Il en parle avec ardeur, passion et humour, souvent: Je mourrai. J'aurais vécu. Je me suis souvent demandé ce que j'avais fait de ma vie. La réponse était assez claire: je l'ai aimée. J'ai beaucoup aimé ce monde. (...) Je sais que j'y ai été heureux. Intarissable, dans son dernier ouvrage, C'est une chose étrange à la fin que le monde, il embarque ses lecteurs pour un formidable tour du monde de la pensée qui s'étend des origines de l'univers à nos jours, croisant la route des philosophes, des religieux, des scientifiques, des bâtisseurs, des conquérants, des écrivains, dans ce labyrinthe du réel qui prétend tout expliquer mais échoue devant le mystère de la vie, de la raison d'être, du sens de tous ces bouillonnements de la création. Sous l'oeil parfois amusé du Vieux - dans son livre - c'est-à-dire Dieu en personne.

--

Consigne 1: Dans les enregistrements, en partant du début et en allant jusqu'à la ligne contenant "[1723, 850, 1822, 875] StreetName: ATWOOD ST" incluse, renommez "pixel coordinates" en "pixel positions". Redonnez ces lignes sans rien modifier d'autre.

Enregistrements extraits
--

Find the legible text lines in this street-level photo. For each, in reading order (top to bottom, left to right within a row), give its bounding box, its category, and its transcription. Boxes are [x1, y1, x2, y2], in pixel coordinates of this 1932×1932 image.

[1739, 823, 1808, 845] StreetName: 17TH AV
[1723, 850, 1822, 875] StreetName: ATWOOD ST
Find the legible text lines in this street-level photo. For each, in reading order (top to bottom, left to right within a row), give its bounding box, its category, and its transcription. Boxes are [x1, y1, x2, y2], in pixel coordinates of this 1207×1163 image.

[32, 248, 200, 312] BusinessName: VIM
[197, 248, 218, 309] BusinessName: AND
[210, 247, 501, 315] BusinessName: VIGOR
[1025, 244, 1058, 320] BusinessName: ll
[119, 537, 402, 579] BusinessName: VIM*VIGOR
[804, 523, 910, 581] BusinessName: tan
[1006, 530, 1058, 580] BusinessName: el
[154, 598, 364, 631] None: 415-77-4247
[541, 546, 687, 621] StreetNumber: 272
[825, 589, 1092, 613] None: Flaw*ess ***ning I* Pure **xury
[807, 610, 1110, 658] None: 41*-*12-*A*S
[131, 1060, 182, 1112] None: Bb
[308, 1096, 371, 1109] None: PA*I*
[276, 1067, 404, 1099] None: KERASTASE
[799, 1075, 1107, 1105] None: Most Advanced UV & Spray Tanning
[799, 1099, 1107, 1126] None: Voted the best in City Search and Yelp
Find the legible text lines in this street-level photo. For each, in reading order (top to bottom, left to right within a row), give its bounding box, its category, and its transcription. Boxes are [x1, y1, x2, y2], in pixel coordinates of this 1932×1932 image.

--

Consigne 2: Reproduisez tel quel, s'il vous plaît, le texte source en commençant à "Il en parle" et en terminant à "Dieu en personne.".

Corrigé 1:
Find the legible text lines in this street-level photo. For each, in reading order (top to bottom, left to right within a row), give its bounding box, its category, and its transcription. Boxes are [x1, y1, x2, y2], in pixel positions of this 1932×1932 image.

[1739, 823, 1808, 845] StreetName: 17TH AV
[1723, 850, 1822, 875] StreetName: ATWOOD ST

Corrigé 2:
Il en parle avec ardeur, passion et humour, souvent: Je mourrai. J'aurais vécu. Je me suis souvent demandé ce que j'avais fait de ma vie. La réponse était assez claire: je l'ai aimée. J'ai beaucoup aimé ce monde. (...) Je sais que j'y ai été heureux. Intarissable, dans son dernier ouvrage, C'est une chose étrange à la fin que le monde, il embarque ses lecteurs pour un formidable tour du monde de la pensée qui s'étend des origines de l'univers à nos jours, croisant la route des philosophes, des religieux, des scientifiques, des bâtisseurs, des conquérants, des écrivains, dans ce labyrinthe du réel qui prétend tout expliquer mais échoue devant le mystère de la vie, de la raison d'être, du sens de tous ces bouillonnements de la création. Sous l'oeil parfois amusé du Vieux - dans son livre - c'est-à-dire Dieu en personne.